EBM : Vous augmentez vos investissements de 20% sur l'année 2005. Sur quels postes allez-vous dépenser l'argent, et plus généralement, quelle est votre stratégie d'investissement pour l'avenir ? Où comptez-vous faire de nouveaux investissements ?
MR : Nous augmentons de 20% nos investissements, qui seront de l'ordre d'1,3 milliards en 2005, et probablement le même montant en 2006 et 2007. Les chiffres à fin juin sont bien en ligne avec notre cible 2005. Donc, nous investissons beaucoup parce que les marchés continuent à croître, parce que les marchés émergents ont des taux de croissance élevés et que sommes souspondérés sur ces marchés, donc il ne s'agit pas simplement de suivre la croissance de ces marchés, mais de gagner des parts de marché sur ces nouveaux marchés. Les investissements sont lourds dans l'industrie du pneumatique, qui est une industrie lourde. Nous sommes en train de développer de nouvelles capacités, à l'est, en Europe de l'Est, en Asie, en Amérique du Sud, mais nous devons en même temps continuer l'adaptation de nos capacités existantes, améliorer leur productivité, et aussi faire des dépenses de maintenance. Tout ceci donc, nous conduit à 1,3 milliards d'euros.

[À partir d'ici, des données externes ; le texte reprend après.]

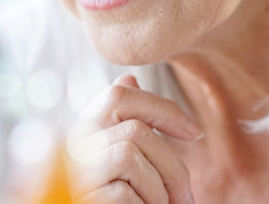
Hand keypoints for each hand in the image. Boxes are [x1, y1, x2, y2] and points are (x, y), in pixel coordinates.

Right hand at [66, 75, 200, 203]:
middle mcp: (74, 142)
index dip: (161, 107)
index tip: (194, 133)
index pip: (119, 94)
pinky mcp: (86, 196)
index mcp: (84, 127)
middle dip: (173, 165)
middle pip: (137, 130)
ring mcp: (76, 169)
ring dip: (160, 190)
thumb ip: (120, 121)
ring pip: (134, 157)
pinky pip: (126, 192)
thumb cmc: (106, 192)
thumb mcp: (112, 154)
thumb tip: (129, 77)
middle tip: (186, 197)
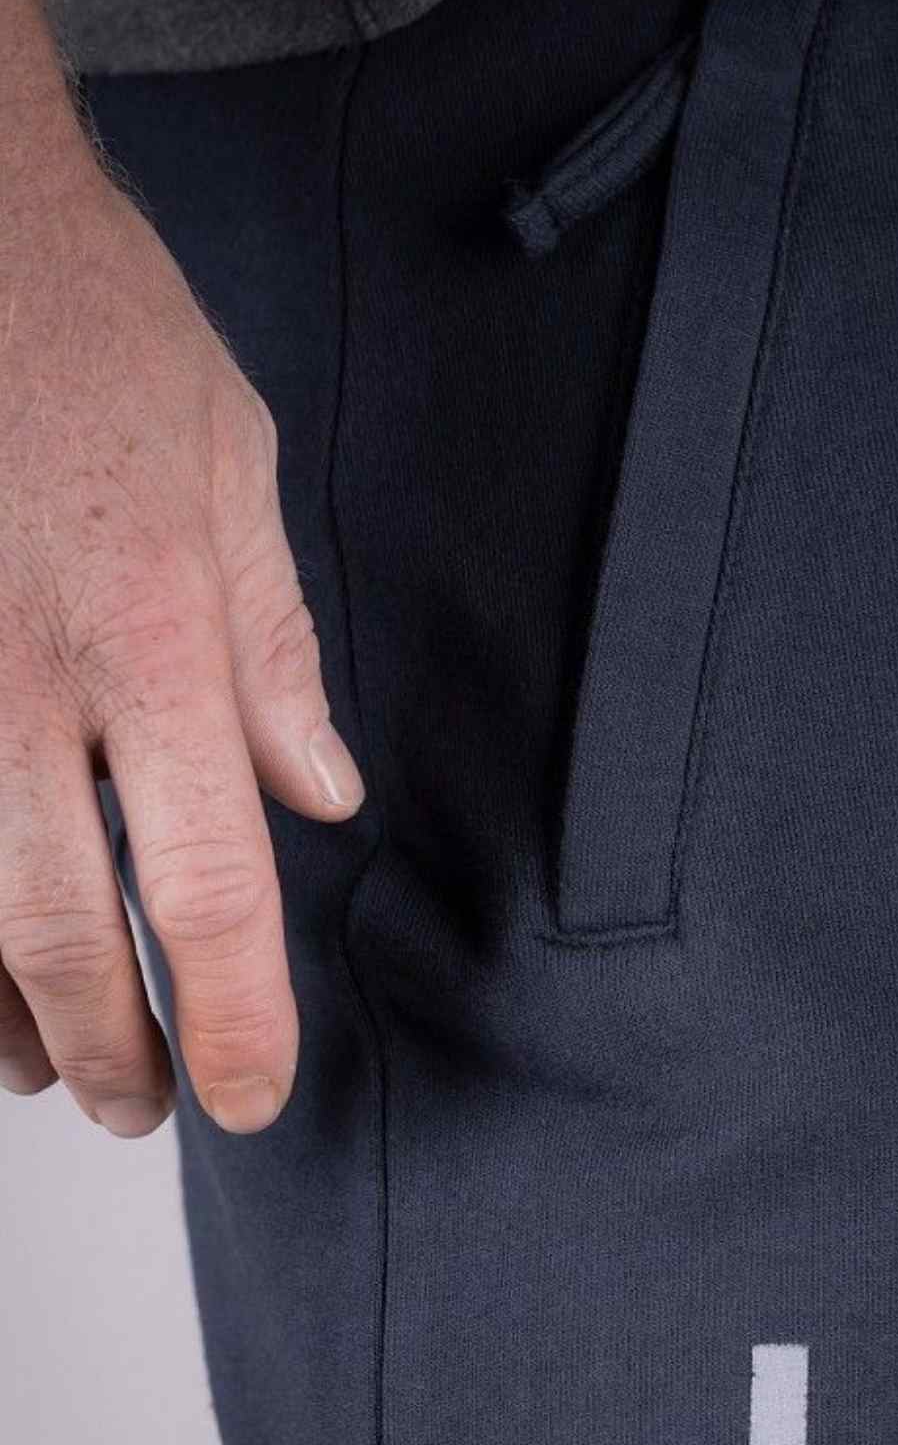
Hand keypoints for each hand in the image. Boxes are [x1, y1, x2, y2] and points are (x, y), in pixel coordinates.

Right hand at [0, 159, 364, 1135]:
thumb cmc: (97, 337)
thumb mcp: (234, 476)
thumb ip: (274, 653)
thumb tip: (320, 797)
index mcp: (153, 643)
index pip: (209, 885)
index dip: (232, 1014)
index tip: (250, 1092)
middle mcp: (22, 685)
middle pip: (64, 933)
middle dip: (116, 1047)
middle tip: (154, 1107)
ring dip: (4, 1016)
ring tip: (55, 1071)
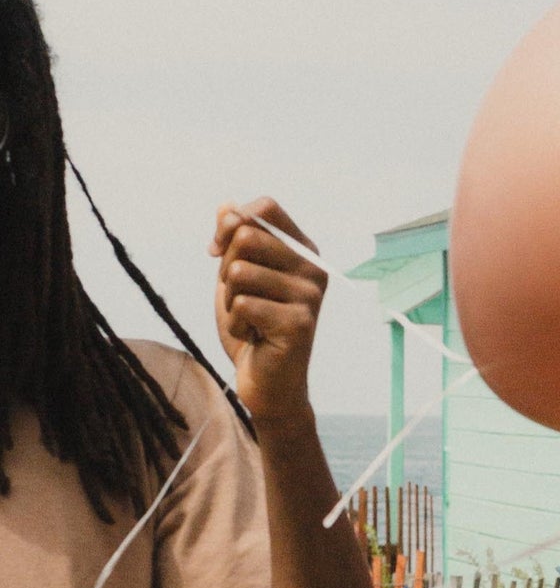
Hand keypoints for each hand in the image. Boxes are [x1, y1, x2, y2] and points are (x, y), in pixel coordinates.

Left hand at [210, 198, 326, 420]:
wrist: (267, 382)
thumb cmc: (253, 327)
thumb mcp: (237, 277)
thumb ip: (234, 242)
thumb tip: (226, 205)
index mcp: (303, 252)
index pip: (266, 208)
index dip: (231, 221)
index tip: (218, 250)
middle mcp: (313, 270)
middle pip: (246, 236)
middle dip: (226, 267)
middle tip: (238, 296)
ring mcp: (309, 297)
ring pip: (239, 272)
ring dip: (229, 299)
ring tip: (248, 319)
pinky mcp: (299, 323)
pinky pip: (242, 304)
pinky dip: (236, 325)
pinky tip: (255, 337)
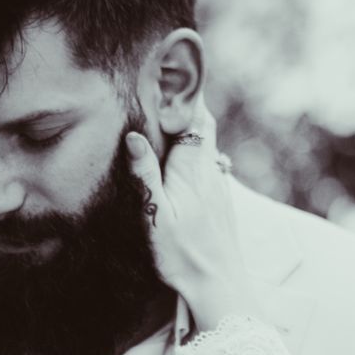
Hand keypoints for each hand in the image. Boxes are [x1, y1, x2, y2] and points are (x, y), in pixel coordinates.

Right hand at [125, 100, 260, 331]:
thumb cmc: (183, 254)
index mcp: (193, 169)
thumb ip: (145, 174)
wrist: (219, 285)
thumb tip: (133, 135)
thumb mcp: (155, 215)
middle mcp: (211, 171)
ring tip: (173, 115)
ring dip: (193, 127)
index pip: (194, 118)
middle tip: (170, 85)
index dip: (185, 93)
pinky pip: (211, 163)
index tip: (173, 68)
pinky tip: (186, 158)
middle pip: (204, 126)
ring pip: (208, 145)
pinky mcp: (221, 200)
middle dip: (189, 104)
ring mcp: (219, 185)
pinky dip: (197, 150)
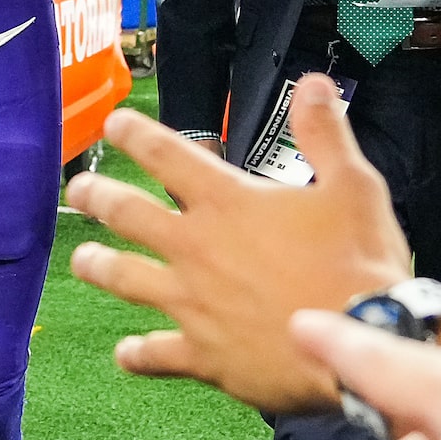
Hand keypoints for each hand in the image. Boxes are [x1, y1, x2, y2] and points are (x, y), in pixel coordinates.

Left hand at [65, 80, 411, 413]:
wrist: (360, 341)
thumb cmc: (359, 262)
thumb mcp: (354, 185)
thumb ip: (325, 133)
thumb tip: (313, 85)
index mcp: (228, 202)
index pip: (166, 155)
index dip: (134, 135)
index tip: (114, 124)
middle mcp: (197, 248)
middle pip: (128, 215)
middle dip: (98, 198)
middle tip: (79, 189)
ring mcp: (193, 303)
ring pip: (126, 279)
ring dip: (99, 267)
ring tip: (81, 260)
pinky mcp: (203, 353)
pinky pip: (157, 354)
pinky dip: (137, 354)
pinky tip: (125, 354)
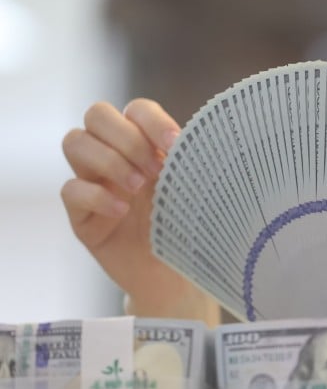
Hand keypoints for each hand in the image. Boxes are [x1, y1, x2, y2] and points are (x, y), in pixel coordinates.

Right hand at [61, 99, 219, 325]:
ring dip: (109, 160)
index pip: (136, 109)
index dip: (151, 120)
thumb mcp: (194, 193)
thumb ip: (189, 164)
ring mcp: (93, 182)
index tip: (174, 144)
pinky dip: (96, 196)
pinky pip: (70, 189)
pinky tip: (122, 212)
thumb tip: (192, 142)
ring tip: (138, 188)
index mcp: (146, 145)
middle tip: (155, 170)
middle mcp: (115, 156)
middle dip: (127, 137)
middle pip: (97, 114)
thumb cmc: (188, 230)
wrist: (174, 278)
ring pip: (75, 141)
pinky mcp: (79, 214)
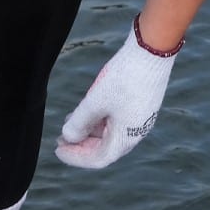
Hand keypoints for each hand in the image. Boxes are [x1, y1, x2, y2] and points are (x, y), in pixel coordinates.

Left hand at [55, 19, 177, 169]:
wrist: (152, 50)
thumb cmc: (124, 77)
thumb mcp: (95, 101)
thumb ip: (79, 123)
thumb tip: (68, 137)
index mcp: (127, 138)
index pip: (98, 159)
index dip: (76, 157)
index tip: (58, 150)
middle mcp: (136, 133)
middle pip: (105, 148)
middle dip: (81, 145)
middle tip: (61, 139)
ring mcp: (140, 119)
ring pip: (110, 133)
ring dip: (89, 131)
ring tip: (70, 122)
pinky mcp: (141, 105)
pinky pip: (117, 120)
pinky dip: (100, 119)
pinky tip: (87, 110)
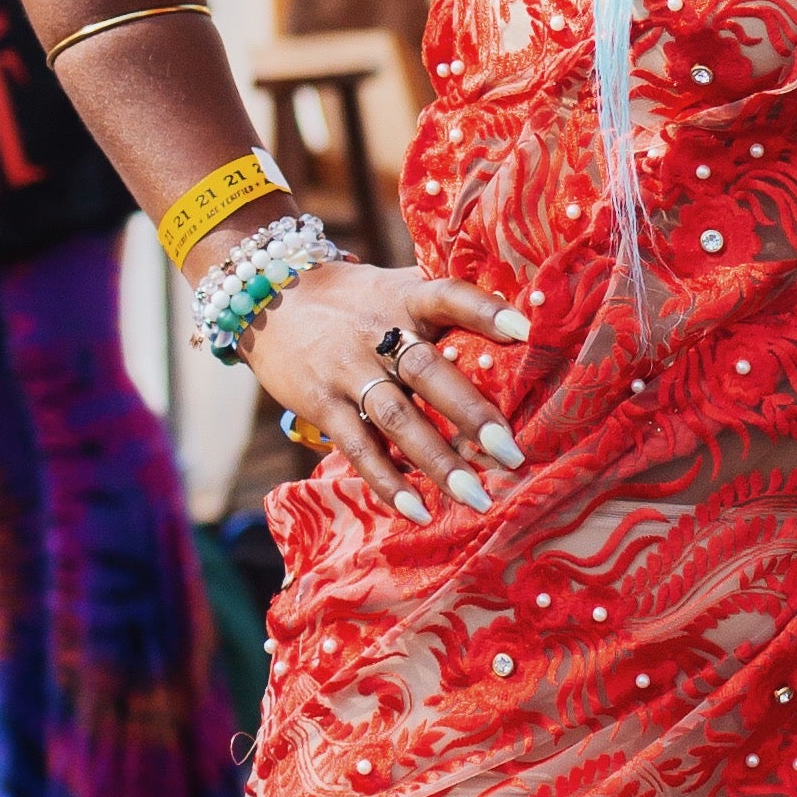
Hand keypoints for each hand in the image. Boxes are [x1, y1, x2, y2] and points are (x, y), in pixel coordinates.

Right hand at [244, 256, 532, 523]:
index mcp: (406, 298)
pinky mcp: (320, 404)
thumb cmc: (357, 300)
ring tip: (476, 496)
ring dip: (437, 460)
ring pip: (395, 417)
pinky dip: (386, 481)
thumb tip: (523, 321)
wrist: (270, 296)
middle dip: (470, 413)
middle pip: (427, 370)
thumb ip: (445, 304)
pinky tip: (417, 510)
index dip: (485, 311)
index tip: (526, 331)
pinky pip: (357, 447)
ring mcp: (347, 370)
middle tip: (512, 452)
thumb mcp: (397, 286)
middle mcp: (379, 333)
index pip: (448, 296)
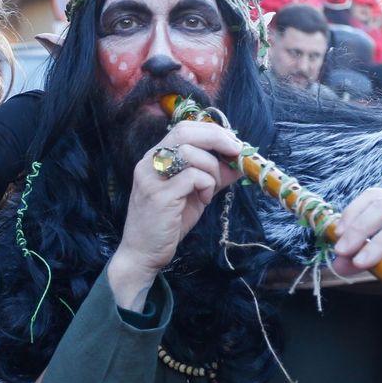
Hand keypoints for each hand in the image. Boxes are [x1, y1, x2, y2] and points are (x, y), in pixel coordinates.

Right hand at [105, 121, 242, 309]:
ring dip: (212, 169)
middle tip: (237, 152)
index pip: (183, 128)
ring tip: (211, 189)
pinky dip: (206, 185)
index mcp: (155, 158)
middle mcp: (149, 162)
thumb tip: (238, 163)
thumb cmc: (167, 224)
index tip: (232, 143)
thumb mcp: (194, 194)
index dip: (211, 131)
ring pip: (191, 153)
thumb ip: (212, 176)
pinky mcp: (158, 195)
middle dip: (217, 138)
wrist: (143, 254)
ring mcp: (151, 177)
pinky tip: (203, 199)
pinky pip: (193, 177)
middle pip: (185, 133)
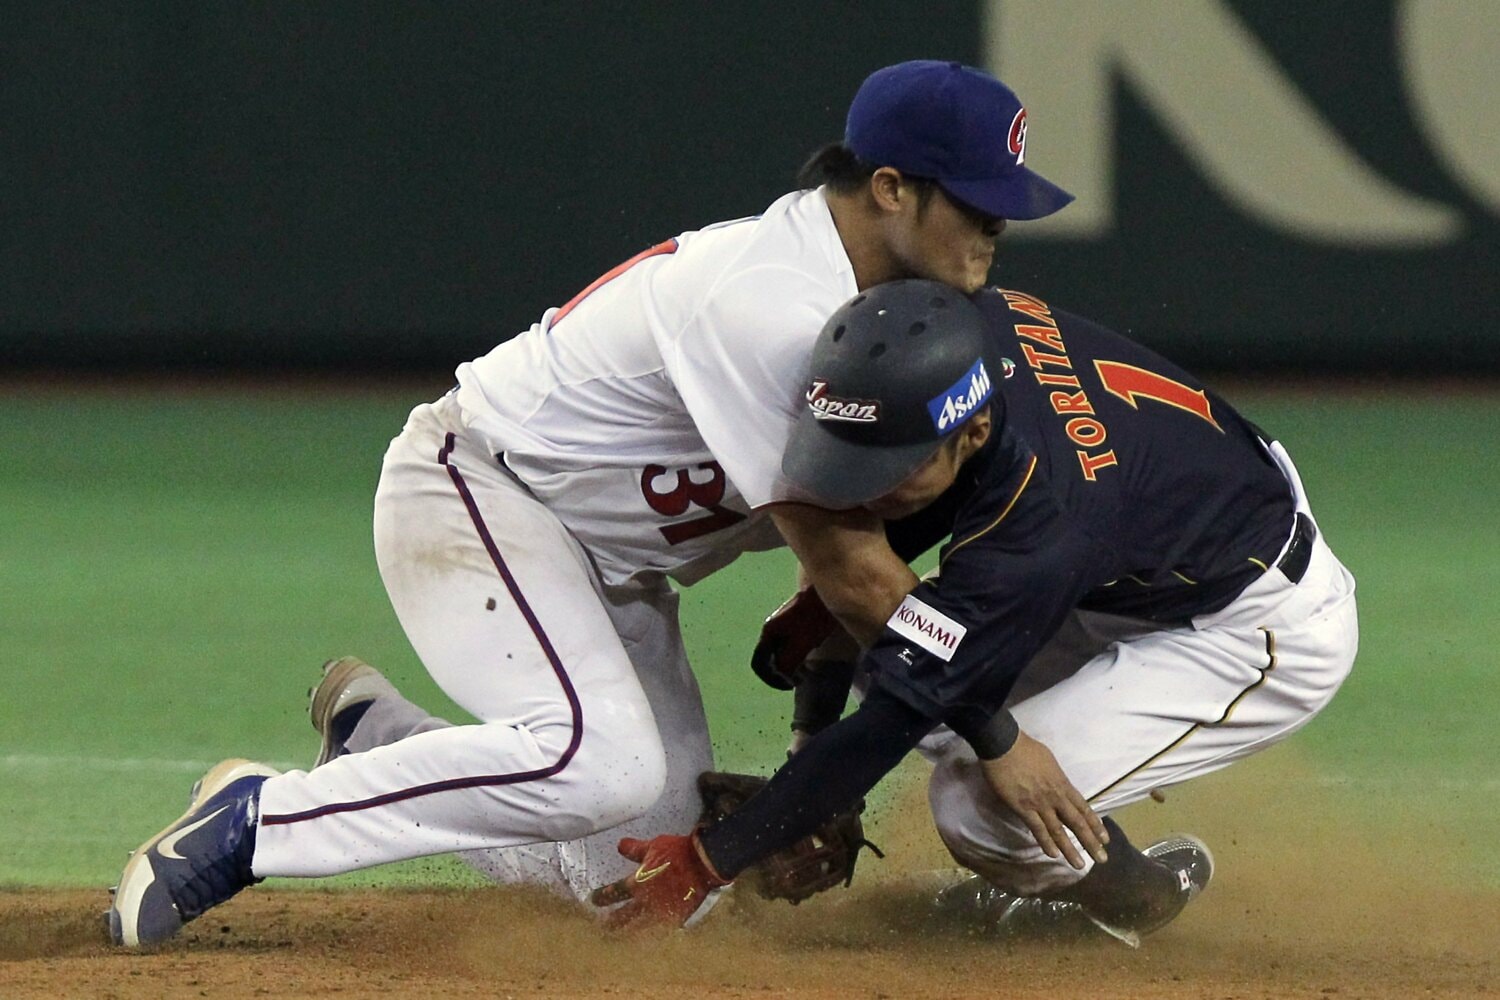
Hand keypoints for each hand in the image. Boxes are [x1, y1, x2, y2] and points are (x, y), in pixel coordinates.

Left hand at [589, 833, 729, 928]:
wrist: (703, 864)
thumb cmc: (678, 852)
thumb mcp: (654, 846)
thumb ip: (635, 849)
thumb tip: (619, 845)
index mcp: (638, 883)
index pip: (614, 893)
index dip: (602, 897)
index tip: (594, 899)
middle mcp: (646, 902)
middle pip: (623, 918)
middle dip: (611, 923)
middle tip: (602, 928)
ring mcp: (660, 913)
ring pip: (638, 929)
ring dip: (627, 933)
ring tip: (620, 938)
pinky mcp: (675, 918)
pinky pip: (658, 931)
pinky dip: (650, 935)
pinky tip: (646, 938)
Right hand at [749, 588, 837, 689]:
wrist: (827, 591)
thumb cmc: (815, 616)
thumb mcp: (802, 641)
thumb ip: (788, 660)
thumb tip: (782, 677)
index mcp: (769, 632)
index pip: (760, 663)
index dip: (773, 679)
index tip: (790, 684)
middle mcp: (771, 629)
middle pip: (769, 659)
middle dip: (782, 673)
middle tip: (800, 678)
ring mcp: (781, 625)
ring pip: (779, 652)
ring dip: (790, 665)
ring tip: (807, 668)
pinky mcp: (793, 623)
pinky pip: (788, 644)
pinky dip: (797, 655)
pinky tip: (811, 652)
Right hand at [979, 731, 1108, 869]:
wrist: (1005, 745)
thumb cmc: (1026, 748)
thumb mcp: (1050, 761)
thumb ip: (1056, 778)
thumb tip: (1058, 785)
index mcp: (1063, 784)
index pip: (1084, 808)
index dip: (1095, 825)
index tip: (1105, 839)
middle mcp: (1056, 797)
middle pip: (1077, 823)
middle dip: (1091, 842)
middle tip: (1102, 859)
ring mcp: (1040, 804)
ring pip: (1059, 831)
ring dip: (1070, 849)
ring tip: (1079, 865)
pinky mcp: (1023, 808)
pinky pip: (1037, 829)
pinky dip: (1046, 842)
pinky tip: (1053, 855)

EBM : Vous vous développez activement en Chine et en Inde. Pourriez-vous nous en dire un peu plus sur votre stratégie dans ces pays ?
MR : L'Asie aujourd'hui est en train de devenir un marché du pneumatique considérable, qui représente environ 30% du marché mondial, contre 25% il y a trois ans. C'est 40% du marché du poids lourd. Evidemment, le poids de la Chine est considérable. Nous avons des activités importantes en Chine. En poids lourds, du fait de la radialisation qui est encore faible, nous avons une faible part de marché, mais une forte image. En tourisme, notre part de marché est d'ores et déjà entre 15% et 20%, et je crois pouvoir vous dire, que pour la marque Michelin, nous avons connu des progressions spectaculaires ces dernières années.
EBM : Et en ce qui concerne l'Inde ?
MR : L'Inde est un pays dont l'économie croît rapidement, mais dans la conversion entre de la technologie ancienne des pneus bias, et la technologie nouvelle des pneus radiaux, elle est moins avancée que les autres pays asiatiques. Nous avons de grandes ambitions dans ce pays, mais du fait de ce retard de conversion, il nous faudra plusieurs années avant de devenir vraiment un acteur important.
EBM : Enfin, quels sont vos perspectives, notamment de résultats financiers, pour l'année pleine ?
MR : Je vous ai décrit l'environnement qui nous attend : des matières premières qui continuent à monter, des marchés contrastés, mais un effet de base plus favorable, ce qui nous amène à prévoir une croissance modérée de nos volumes globalement pour l'année, et une amélioration de notre marge opérationnelle.
EBM : Michel Rollier, co-gérant et directeur financier de Michelin, je vous remercie.